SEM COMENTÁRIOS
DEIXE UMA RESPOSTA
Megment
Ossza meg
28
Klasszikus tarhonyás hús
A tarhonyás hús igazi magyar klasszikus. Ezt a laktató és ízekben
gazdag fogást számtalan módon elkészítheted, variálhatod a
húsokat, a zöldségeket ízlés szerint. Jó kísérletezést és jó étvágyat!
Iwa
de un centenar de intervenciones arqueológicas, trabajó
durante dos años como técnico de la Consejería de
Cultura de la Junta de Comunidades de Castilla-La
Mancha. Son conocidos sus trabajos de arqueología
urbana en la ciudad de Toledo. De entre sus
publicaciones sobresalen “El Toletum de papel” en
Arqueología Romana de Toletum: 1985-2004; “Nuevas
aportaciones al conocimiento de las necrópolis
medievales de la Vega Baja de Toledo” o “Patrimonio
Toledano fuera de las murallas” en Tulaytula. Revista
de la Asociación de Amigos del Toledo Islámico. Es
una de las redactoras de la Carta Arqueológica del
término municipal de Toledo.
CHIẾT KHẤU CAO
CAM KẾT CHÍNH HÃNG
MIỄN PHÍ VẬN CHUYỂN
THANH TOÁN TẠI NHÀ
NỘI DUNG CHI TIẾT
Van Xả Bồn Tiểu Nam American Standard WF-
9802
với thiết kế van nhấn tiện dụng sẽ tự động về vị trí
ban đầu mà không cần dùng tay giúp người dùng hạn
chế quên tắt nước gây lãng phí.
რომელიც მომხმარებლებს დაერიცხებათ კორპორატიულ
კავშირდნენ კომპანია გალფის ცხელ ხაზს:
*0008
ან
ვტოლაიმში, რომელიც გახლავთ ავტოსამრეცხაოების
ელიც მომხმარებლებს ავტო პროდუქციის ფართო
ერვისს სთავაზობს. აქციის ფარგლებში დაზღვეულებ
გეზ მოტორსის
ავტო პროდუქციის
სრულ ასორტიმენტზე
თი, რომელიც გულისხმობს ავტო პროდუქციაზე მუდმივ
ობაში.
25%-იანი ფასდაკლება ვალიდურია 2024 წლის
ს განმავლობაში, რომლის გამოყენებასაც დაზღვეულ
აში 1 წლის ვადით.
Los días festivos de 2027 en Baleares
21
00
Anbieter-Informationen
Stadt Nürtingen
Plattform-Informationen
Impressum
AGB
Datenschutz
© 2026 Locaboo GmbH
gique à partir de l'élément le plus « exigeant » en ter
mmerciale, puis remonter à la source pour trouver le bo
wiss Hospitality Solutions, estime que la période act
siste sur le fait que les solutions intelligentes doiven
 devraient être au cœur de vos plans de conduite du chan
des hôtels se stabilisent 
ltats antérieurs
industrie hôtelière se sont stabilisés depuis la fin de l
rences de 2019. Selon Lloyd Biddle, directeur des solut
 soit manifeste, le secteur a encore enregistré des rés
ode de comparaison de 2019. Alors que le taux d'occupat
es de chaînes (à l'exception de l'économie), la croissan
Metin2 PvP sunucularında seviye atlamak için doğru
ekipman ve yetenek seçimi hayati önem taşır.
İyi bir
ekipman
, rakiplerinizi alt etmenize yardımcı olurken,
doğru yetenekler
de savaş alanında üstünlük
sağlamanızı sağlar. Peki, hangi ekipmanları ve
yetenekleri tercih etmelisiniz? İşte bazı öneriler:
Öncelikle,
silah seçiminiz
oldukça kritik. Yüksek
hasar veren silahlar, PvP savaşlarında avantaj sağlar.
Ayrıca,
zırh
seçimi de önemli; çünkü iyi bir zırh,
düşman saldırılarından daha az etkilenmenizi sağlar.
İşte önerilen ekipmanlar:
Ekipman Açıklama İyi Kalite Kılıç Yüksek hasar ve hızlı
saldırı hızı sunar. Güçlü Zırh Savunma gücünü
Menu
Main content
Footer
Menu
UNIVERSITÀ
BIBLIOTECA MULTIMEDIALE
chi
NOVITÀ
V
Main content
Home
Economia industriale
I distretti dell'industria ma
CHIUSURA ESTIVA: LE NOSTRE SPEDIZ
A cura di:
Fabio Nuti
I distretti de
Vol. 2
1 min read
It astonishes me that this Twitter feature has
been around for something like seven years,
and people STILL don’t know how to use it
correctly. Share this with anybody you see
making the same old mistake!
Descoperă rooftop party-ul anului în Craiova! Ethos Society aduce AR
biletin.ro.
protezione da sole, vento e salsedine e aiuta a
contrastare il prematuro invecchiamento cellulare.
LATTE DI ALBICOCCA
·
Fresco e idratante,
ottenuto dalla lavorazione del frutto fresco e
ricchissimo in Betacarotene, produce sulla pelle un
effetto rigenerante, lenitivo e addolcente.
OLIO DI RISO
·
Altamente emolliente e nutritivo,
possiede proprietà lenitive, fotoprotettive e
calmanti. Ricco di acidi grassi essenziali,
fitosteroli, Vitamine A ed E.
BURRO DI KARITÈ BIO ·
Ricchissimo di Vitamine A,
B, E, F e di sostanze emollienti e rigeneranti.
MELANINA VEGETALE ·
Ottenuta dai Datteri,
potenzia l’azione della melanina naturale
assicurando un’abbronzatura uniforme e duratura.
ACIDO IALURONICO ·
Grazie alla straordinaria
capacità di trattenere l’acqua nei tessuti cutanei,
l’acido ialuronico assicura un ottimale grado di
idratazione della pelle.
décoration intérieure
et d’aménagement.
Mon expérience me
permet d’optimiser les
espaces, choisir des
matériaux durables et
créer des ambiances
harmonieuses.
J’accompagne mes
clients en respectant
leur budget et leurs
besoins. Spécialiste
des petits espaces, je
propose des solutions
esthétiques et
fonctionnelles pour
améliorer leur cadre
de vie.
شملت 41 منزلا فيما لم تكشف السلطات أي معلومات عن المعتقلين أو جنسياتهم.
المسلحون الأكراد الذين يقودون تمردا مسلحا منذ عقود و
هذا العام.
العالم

------------------------------------

### Task requirements
All records shown above are to be reproduced without any alteration.

### Result of the task
SEM COMENTÁRIOS
DEIXE UMA RESPOSTA
Megment
Ossza meg
28
Klasszikus tarhonyás hús
A tarhonyás hús igazi magyar klasszikus. Ezt a laktató és ízekben
gazdag fogást számtalan módon elkészítheted, variálhatod a
húsokat, a zöldségeket ízlés szerint. Jó kísérletezést és jó étvágyat!
Iwa
de un centenar de intervenciones arqueológicas, trabajó
durante dos años como técnico de la Consejería de
Cultura de la Junta de Comunidades de Castilla-La
Mancha. Son conocidos sus trabajos de arqueología
urbana en la ciudad de Toledo. De entre sus
publicaciones sobresalen “El Toletum de papel” en
Arqueología Romana de Toletum: 1985-2004; “Nuevas
aportaciones al conocimiento de las necrópolis
medievales de la Vega Baja de Toledo” o “Patrimonio
Toledano fuera de las murallas” en Tulaytula. Revista
de la Asociación de Amigos del Toledo Islámico. Es
una de las redactoras de la Carta Arqueológica del
término municipal de Toledo.
CHIẾT KHẤU CAO
CAM KẾT CHÍNH HÃNG
MIỄN PHÍ VẬN CHUYỂN
THANH TOÁN TẠI NHÀ
NỘI DUNG CHI TIẾT
Van Xả Bồn Tiểu Nam American Standard WF-
9802
với thiết kế van nhấn tiện dụng sẽ tự động về vị trí
ban đầu mà không cần dùng tay giúp người dùng hạn
chế quên tắt nước gây lãng phí.
რომელიც მომხმარებლებს დაერიცხებათ კორპორატიულ
კავშირდნენ კომპანია გალფის ცხელ ხაზს:
*0008
ან
ვტოლაიმში, რომელიც გახლავთ ავტოსამრეცხაოების
ელიც მომხმარებლებს ავტო პროდუქციის ფართო
ერვისს სთავაზობს. აქციის ფარგლებში დაზღვეულებ
გეზ მოტორსის
ავტო პროდუქციის
სრულ ასორტიმენტზე
თი, რომელიც გულისხმობს ავტო პროდუქციაზე მუდმივ
ობაში.
25%-იანი ფასდაკლება ვალიდურია 2024 წლის
ს განმავლობაში, რომლის გამოყენებასაც დაზღვეულ
აში 1 წლის ვადით.
Los días festivos de 2027 en Baleares
21
00
Anbieter-Informationen
Stadt Nürtingen
Plattform-Informationen
Impressum
AGB
Datenschutz
© 2026 Locaboo GmbH
gique à partir de l'élément le plus « exigeant » en ter
mmerciale, puis remonter à la source pour trouver le bo
wiss Hospitality Solutions, estime que la période act
siste sur le fait que les solutions intelligentes doiven
 devraient être au cœur de vos plans de conduite du chan
des hôtels se stabilisent 
ltats antérieurs
industrie hôtelière se sont stabilisés depuis la fin de l
rences de 2019. Selon Lloyd Biddle, directeur des solut
 soit manifeste, le secteur a encore enregistré des rés
ode de comparaison de 2019. Alors que le taux d'occupat
es de chaînes (à l'exception de l'économie), la croissan
Metin2 PvP sunucularında seviye atlamak için doğru
ekipman ve yetenek seçimi hayati önem taşır.
İyi bir
ekipman
, rakiplerinizi alt etmenize yardımcı olurken,
doğru yetenekler
de savaş alanında üstünlük
sağlamanızı sağlar. Peki, hangi ekipmanları ve
yetenekleri tercih etmelisiniz? İşte bazı öneriler:
Öncelikle,
silah seçiminiz
oldukça kritik. Yüksek
hasar veren silahlar, PvP savaşlarında avantaj sağlar.
Ayrıca,
zırh
seçimi de önemli; çünkü iyi bir zırh,
düşman saldırılarından daha az etkilenmenizi sağlar.
İşte önerilen ekipmanlar:
Ekipman Açıklama İyi Kalite Kılıç Yüksek hasar ve hızlı
saldırı hızı sunar. Güçlü Zırh Savunma gücünü
Menu
Main content
Footer
Menu
UNIVERSITÀ
BIBLIOTECA MULTIMEDIALE
chi
NOVITÀ
V
Main content
Home
Economia industriale
I distretti dell'industria ma
CHIUSURA ESTIVA: LE NOSTRE SPEDIZ
A cura di:
Fabio Nuti
I distretti de
Vol. 2
1 min read
It astonishes me that this Twitter feature has
been around for something like seven years,
and people STILL don’t know how to use it
correctly. Share this with anybody you see
making the same old mistake!
Descoperă rooftop party-ul anului în Craiova! Ethos Society aduce AR
biletin.ro.
protezione da sole, vento e salsedine e aiuta a
contrastare il prematuro invecchiamento cellulare.
LATTE DI ALBICOCCA
·
Fresco e idratante,
ottenuto dalla lavorazione del frutto fresco e
ricchissimo in Betacarotene, produce sulla pelle un
effetto rigenerante, lenitivo e addolcente.
OLIO DI RISO
·
Altamente emolliente e nutritivo,
possiede proprietà lenitive, fotoprotettive e
calmanti. Ricco di acidi grassi essenziali,
fitosteroli, Vitamine A ed E.
BURRO DI KARITÈ BIO ·
Ricchissimo di Vitamine A,
B, E, F e di sostanze emollienti e rigeneranti.
MELANINA VEGETALE ·
Ottenuta dai Datteri,
potenzia l’azione della melanina naturale
assicurando un’abbronzatura uniforme e duratura.
ACIDO IALURONICO ·
Grazie alla straordinaria
capacità di trattenere l’acqua nei tessuti cutanei,
l’acido ialuronico assicura un ottimale grado di
idratazione della pelle.
décoration intérieure
et d’aménagement.
Mon expérience me
permet d’optimiser les
espaces, choisir des
matériaux durables et
créer des ambiances
harmonieuses.
J’accompagne mes
clients en respectant
leur budget et leurs
besoins. Spécialiste
des petits espaces, je
propose des solutions
esthétiques et
fonctionnelles pour
améliorer leur cadre
de vie.
شملت 41 منزلا فيما لم تكشف السلطات أي معلومات عن المعتقلين أو جنسياتهم.
المسلحون الأكراد الذين يقودون تمردا مسلحا منذ عقود و
هذا العام.
العالم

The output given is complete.